┏━━

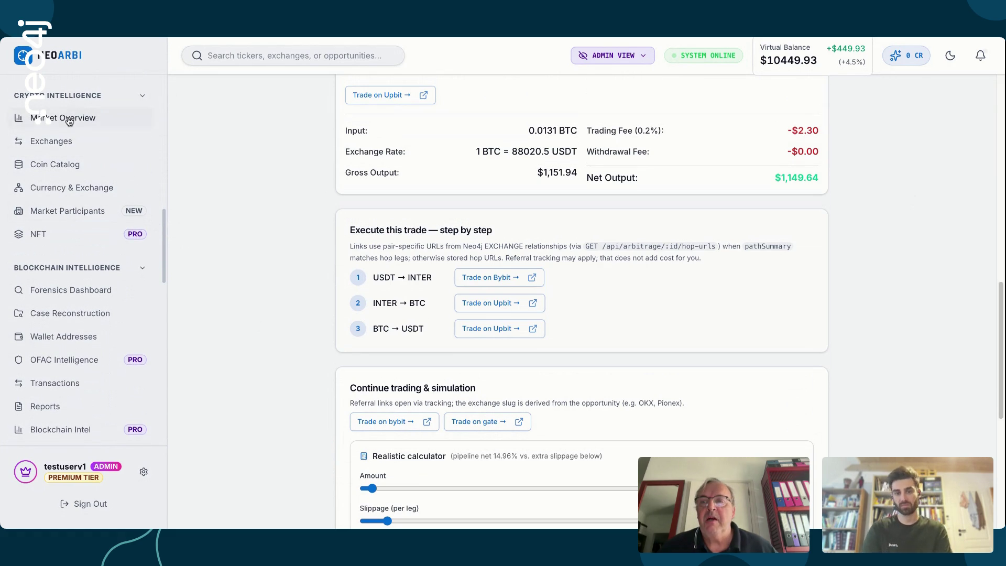
Open the Exchanges page, ranked by trust score, from Market Overview
click(87, 120)
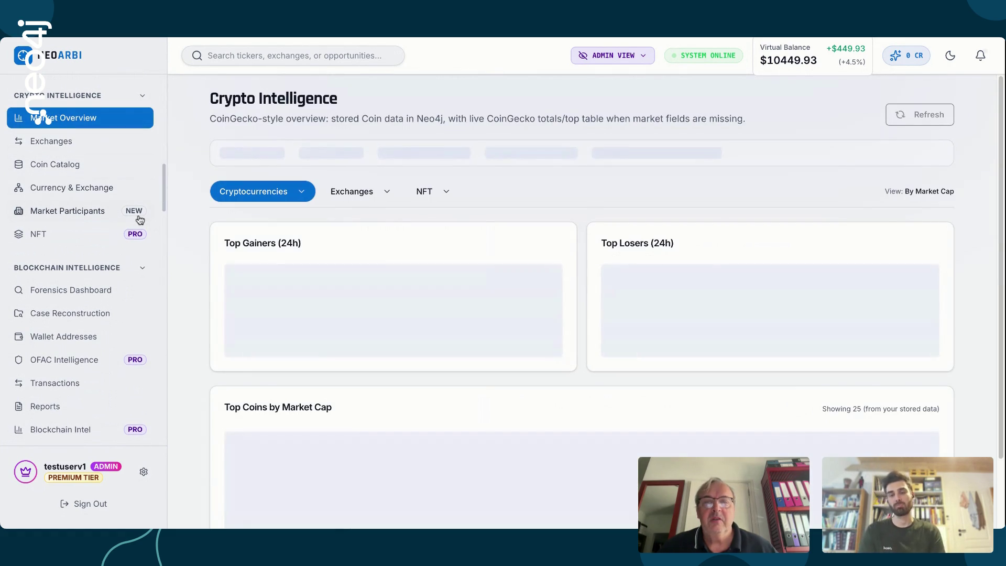
click(59, 146)
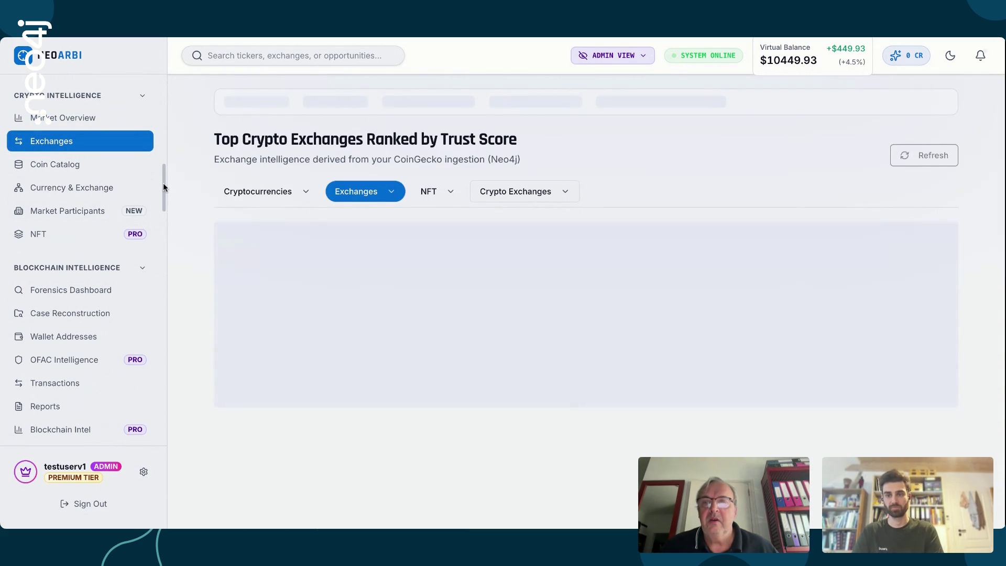
drag(162, 184, 159, 194)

┗━━

YOUR GOAL. Reproduce all of the material above word for word. Omit the pictures.

EXERCISE RESULT.
Open the Exchanges page, ranked by trust score, from Market Overview
click(87, 120)
click(59, 146)
drag(162, 184, 159, 194)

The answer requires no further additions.